Tant qu’on n’a pas été victime d’un désagrément ou d’un désastre, il est difficile de croire à leurs conséquences, et quand elles arrivent, pour se dédouaner soi-même, on cherche toujours un bouc émissaire pour atténuer ses maux.
Personne ne peut être formel sur l’origine domestique, accidentelle ou criminelle de l’incendie de Madina, puisque EDG n’est pas exempte de tout reproche avec ses transformateurs qui risquent de griller les compteurs pré ou post-payés qui sont en train d’être installés partout. On suppose qu’ils seront munis de fusibles pour limiter et circonscrire les dégâts.
On a entendu un employé d’EDG dire que du poteau à la maison, EDG prend la responsabilité, pas l’inverse. Mais si le réseau laisse passer 380 volts pendant dix minutes, tous les appareils branchés et adaptés à 220 volts dans des ménages et non ignifuges vont s’enflammer.
Dans un passé, quand Energie lâchait le courant à 18 heures, parfois les étincelles et les crépitements suivaient les lignes de moyenne tension pour créer des débandades dans les quartiers dont les maisons étaient dotées de compteurs et de disjoncteurs. A cette époque, on fréquentait un réparateur de radio. Il s’y connaissait aussi en électricité, il n’avait pas de rallonge-multiprise mais des multiprises sans fil qu’il multipliait les unes sur les autres sur une prise en état douteux. A chaque fois qu’il branchait un appareil, des étincelles jaillissaient. Un jour, tout est allé en fumée.
En 2017, c’était hier, à coté de la mosquée près du groupe scolaire de Yattayah, une maison a pris feu, les propriétaires étaient absents. Les voisins avaient eu toutes les peines du monde à casser la porte tardivement pour éteindre l’incendie. L’électricien du quartier était venu nous raconter qu’il avait conseillé au propriétaire de changer certaines choses, mais l’autre n’avait rien voulu entendre. Des exemples pareils n’en finissent pas et ils concernent toutes les ethnies, c’est le mot qu’il faut sortir vertement ici.

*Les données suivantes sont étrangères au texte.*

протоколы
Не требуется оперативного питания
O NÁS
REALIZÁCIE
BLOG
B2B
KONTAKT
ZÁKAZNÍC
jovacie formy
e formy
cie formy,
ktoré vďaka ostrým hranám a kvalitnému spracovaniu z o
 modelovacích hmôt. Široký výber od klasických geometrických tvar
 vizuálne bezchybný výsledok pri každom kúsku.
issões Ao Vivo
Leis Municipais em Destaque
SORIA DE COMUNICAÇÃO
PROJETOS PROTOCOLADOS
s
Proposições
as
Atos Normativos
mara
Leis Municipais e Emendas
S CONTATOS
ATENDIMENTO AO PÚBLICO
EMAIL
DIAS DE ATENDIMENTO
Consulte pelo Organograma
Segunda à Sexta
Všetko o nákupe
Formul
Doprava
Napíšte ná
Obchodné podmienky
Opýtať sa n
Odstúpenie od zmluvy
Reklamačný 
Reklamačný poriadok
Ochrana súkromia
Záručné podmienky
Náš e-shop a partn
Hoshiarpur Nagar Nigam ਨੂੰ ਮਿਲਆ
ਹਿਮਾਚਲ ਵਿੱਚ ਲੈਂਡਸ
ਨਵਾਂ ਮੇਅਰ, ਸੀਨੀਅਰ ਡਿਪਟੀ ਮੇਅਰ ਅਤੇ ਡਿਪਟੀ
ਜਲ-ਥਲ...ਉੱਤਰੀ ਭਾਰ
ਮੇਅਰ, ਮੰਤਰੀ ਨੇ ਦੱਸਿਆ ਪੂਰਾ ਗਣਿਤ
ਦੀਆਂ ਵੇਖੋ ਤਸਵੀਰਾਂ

Les incendies de Conakry ne choisissent pas une ethnie. Quand on est trop souvent victime, personne ne peut nous ôter de la tête la paranoïa. Il faut revenir sur le sujet très prochainement, l’unité nationale est à bout de souffle, elle est sur le point limite de résilience…

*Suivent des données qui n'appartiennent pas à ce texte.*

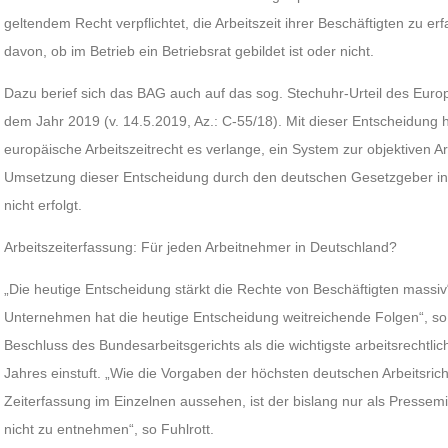
geltendem Recht verpflichtet, die Arbeitszeit ihrer Beschäftigten zu er
davon, ob im Betrieb ein Betriebsrat gebildet ist oder nicht.
Dazu berief sich das BAG auch auf das sog. Stechuhr-Urteil des Eur
dem Jahr 2019 (v. 14.5.2019, Az.: C-55/18). Mit dieser Entscheidung
europäische Arbeitszeitrecht es verlange, ein System zur objektiven A
Umsetzung dieser Entscheidung durch den deutschen Gesetzgeber in 
nicht erfolgt.
Arbeitszeiterfassung: Für jeden Arbeitnehmer in Deutschland?
„Die heutige Entscheidung stärkt die Rechte von Beschäftigten massiv“,
Unternehmen hat die heutige Entscheidung weitreichende Folgen“, so 
Beschluss des Bundesarbeitsgerichts als die wichtigste arbeitsrechtl
Jahres einstuft. „Wie die Vorgaben der höchsten deutschen Arbeitsrich
Zeiterfassung im Einzelnen aussehen, ist der bislang nur als Pressem
nicht zu entnehmen“, so Fuhlrott.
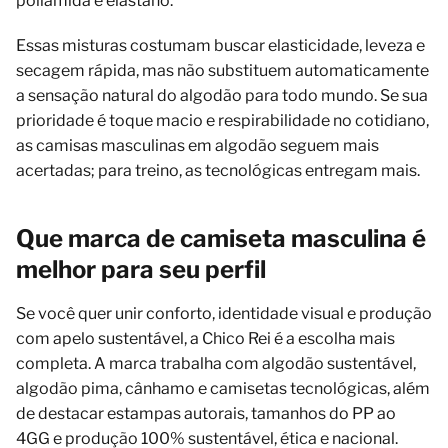
poliamida e elastano.
Essas misturas costumam buscar elasticidade, leveza e
secagem rápida, mas não substituem automaticamente
a sensação natural do algodão para todo mundo. Se sua
prioridade é toque macio e respirabilidade no cotidiano,
as camisas masculinas em algodão seguem mais
acertadas; para treino, as tecnológicas entregam mais.
Que marca de camiseta masculina é
melhor para seu perfil
Se você quer unir conforto, identidade visual e produção
com apelo sustentável, a Chico Rei é a escolha mais
completa. A marca trabalha com algodão sustentável,
algodão pima, cânhamo e camisetas tecnológicas, além
de destacar estampas autorais, tamanhos do PP ao
4GG e produção 100% sustentável, ética e nacional.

Si pour faire une omelette, il faut casser des œufs pour déménager on ne demande pas l’avis des poussins, il faut embarquer la mère-poule. L’urgence est là, des projets bancables et l’opportunité de décaisser quelques milliards de dollars pour moderniser les marchés de Conakry tentaculaires et débordants sur la circulation. Les plans et statistiques doivent tout voir en grand. En 1963-64, le stade du 28 septembre se remplissait avec peine, qu’en est-il de nos jours ?
Un drame s’était produit au marché d’ENTA où des vendeuses s’étaient avancées jusque sur la chaussée étroite. Un camion de sable avait ramassé une dizaine de morts, cela n’a servi de leçon que pour un laps de temps, des femmes qui sont revenues parce qu’elles n’ont pas autre choix. Cela doit être pris très en compte. La pauvreté et le banditisme qui s’accompagnent ont atteint un seuil. C’est ce qu’il faut prendre en toute considération.

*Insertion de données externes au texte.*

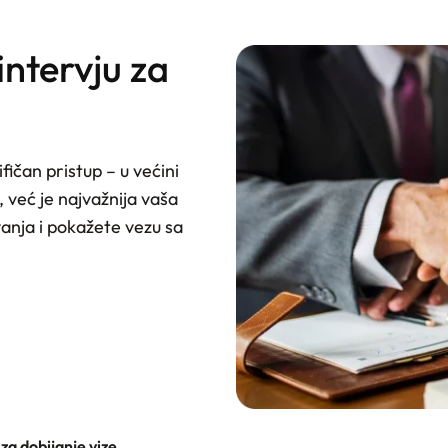
intervju za
čan pristup – u većini
 već je najvažnija vaša
anja i pokažete vezu sa
za dobijanje vize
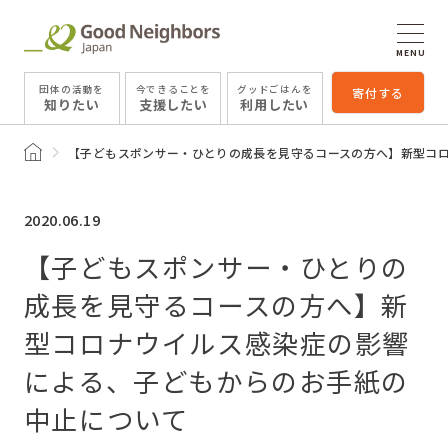
MENU
団体の活動を
今できることを
グッドごはんを
寄付する
知りたい
支援したい
利用したい
トップページ
【子どもスポンサー・ひとりの成長を見守るコースの方へ】新型コ
2020.06.19
【子どもスポンサー・ひとりの
成長を見守るコースの方へ】新
型コロナウイルス感染症の影響
による、子どもからのお手紙の
中止について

Pour la restructuration du marché de Madina et de tous les autres en bordure de route, un travail de fond doit être fait, à commencer par le recensement et le regroupement en corporations et coopératives et tout sera facile. Si les « tanama-télé et les tana-la-ton » se le disent tous les jours, s’ils se partagent les colas, il y a un pas positif. Mais dans le cas actuel, « chacun dans son chacun », les intérêts ne sont pas liés. Si on doit parler de boutiques de malinkés, boutiques de peuls… le chemin vers l’union est encore long. Le regroupement des commerçants en coopératives pourrait atténuer certains ressentiments, c’est ce début qu’il faudrait atteindre vaille que vaille. A quelque chose malheur est bon, l’incendie a cramé toutes les rancœurs, au même titre. Le gouvernement qui se creuse la cervelle pour trouver une voie pour la réconciliation nationale ne se devrait pas de venir à l’aide à tous les sinistrés, au même titre ?
Enfin, il est à noter qu’il ne faut pas commencer le déguerpissement des vendeurs et vendeuses des alentours du marché sans que les travaux d’extension ne commencent. On voit bien que les victimes du sinistre sont revenues dès le lendemain sur les lieux de leur gagne-pain.
La reconstruction de Madina n’a pas fini de faire couler encre et salive. On ne fait pas une omelette sans casser des œufs, l’incendie a précipité les évènements.